Un altro aspetto che può indurre alla preoccupazione Haftar e ad indurlo a decidere per un’ulteriore accelerazione degli eventi, può individuarsi nel nuovo governo Tunisino di Elyes Fakhfakh, in cui la presenza del partito islamista Ennahda, in appoggio a Turchia e Qatar, potrebbe far pendere la bilancia verso il GNA di Serraj.
In questo momento, quindi, con le petromonarchie in supporto politico, ma geograficamente distanti, la Tunisia si trova alle prese con crescenti problemi di sicurezza che evidenziano la necessità di coordinamento e condivisione delle informazioni, di pianificazione e valutazione tattico-strategiche; questo alla luce del ricordo, sempre vivo, delle imprevedibili minacce che, nel tempo, sono giunte dal vicino libico.

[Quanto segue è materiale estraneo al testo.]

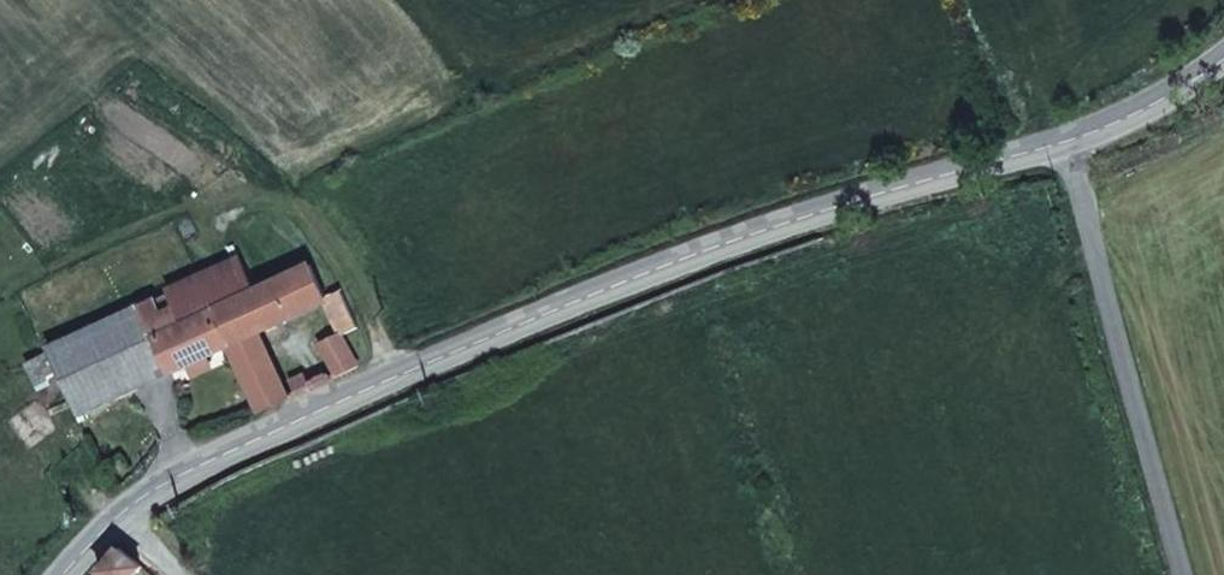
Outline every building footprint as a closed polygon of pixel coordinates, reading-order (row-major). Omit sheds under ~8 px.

Vale la pena ricordare l’incidente di Gafsa del 1980, in cui la Libia organizzò un’azione armata contro il governo tunisino, a cui è seguita nel 2016 l’azione di cinquanta militanti dell’ISIS che, provenienti dalla città libica di Sabratha, hanno cercato di prendere possesso del centro di Ben Gardane. Da qui nasce la necessità tunisina di porre rimedio alle carenze tattiche ed operative secondo una pianificazione proiettata a contenere le possibili traiettorie libiche da ora ad almeno 20 anni, visto che, peraltro, Tunisi nel tempo è rimasta senza punti di riferimento politico amministrativo costanti a Tripoli. È innegabile che la Libia rimanga una preoccupazione per la sicurezza nazionale tunisina, in un contesto in cui i militari tunisini sono costretti da un lato a prendere contatto con i molteplici rappresentanti delle varie milizie libiche, dall’altro a continuare a sostenere la via diplomatica.
Mentre la Tunisia chiude i confini per contenere il coronavirus, si fa più forte la pressione sugli stati confinanti con la Libia per un intervento a detrimento delle ambizioni di Haftar; malgrado le rassicurazioni del presidente Tunisino Saied che non intende muoversi dalla sua proclamata neutralità, il generale ha impartito gli ordini necessari a controllare la frontiera tra Ras Jedir e Dhehiba, per evitare che la Tunisia possa diventare un serbatoio jihadista con la connivenza dei Fratelli Musulmani.